_Problem details_:
Find every line below where the word "Verordnung" occurs. Then say how many there are, giving only the number.

_Data supplied_:
--------------------

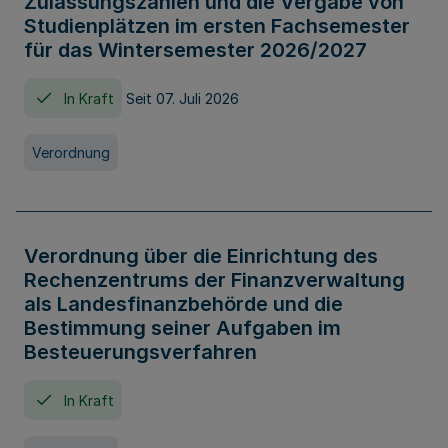
Zulassungszahlen und die Vergabe von
Studienplätzen im ersten Fachsemester
für das Wintersemester 2026/2027
In Kraft
Seit 07. Juli 2026
Verordnung
Verordnung über die Einrichtung des
Rechenzentrums der Finanzverwaltung
als Landesfinanzbehörde und die
Bestimmung seiner Aufgaben im
Besteuerungsverfahren
In Kraft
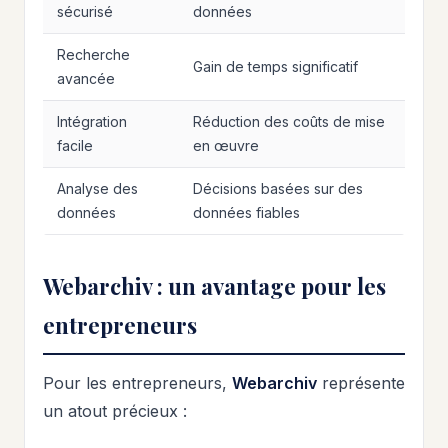
sécurisé
données
Recherche
Gain de temps significatif
avancée
Intégration
Réduction des coûts de mise
facile
en œuvre
Analyse des
Décisions basées sur des
données
données fiables
Webarchiv : un avantage pour les
entrepreneurs
Pour les entrepreneurs,
Webarchiv
représente
un atout précieux :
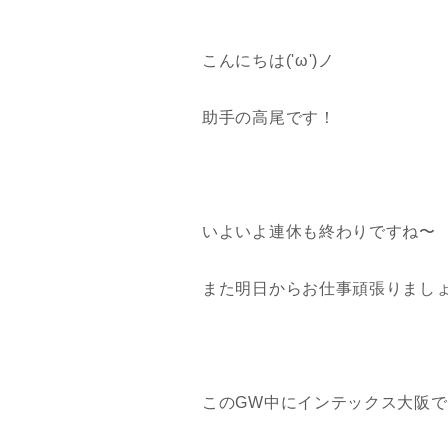
こんにちは('ω')ノ
助手の高尾です！
いよいよ連休も終わりですね〜
また明日からお仕事頑張りまし
このGW中にインテックス大阪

--------------------

_Reply_:
2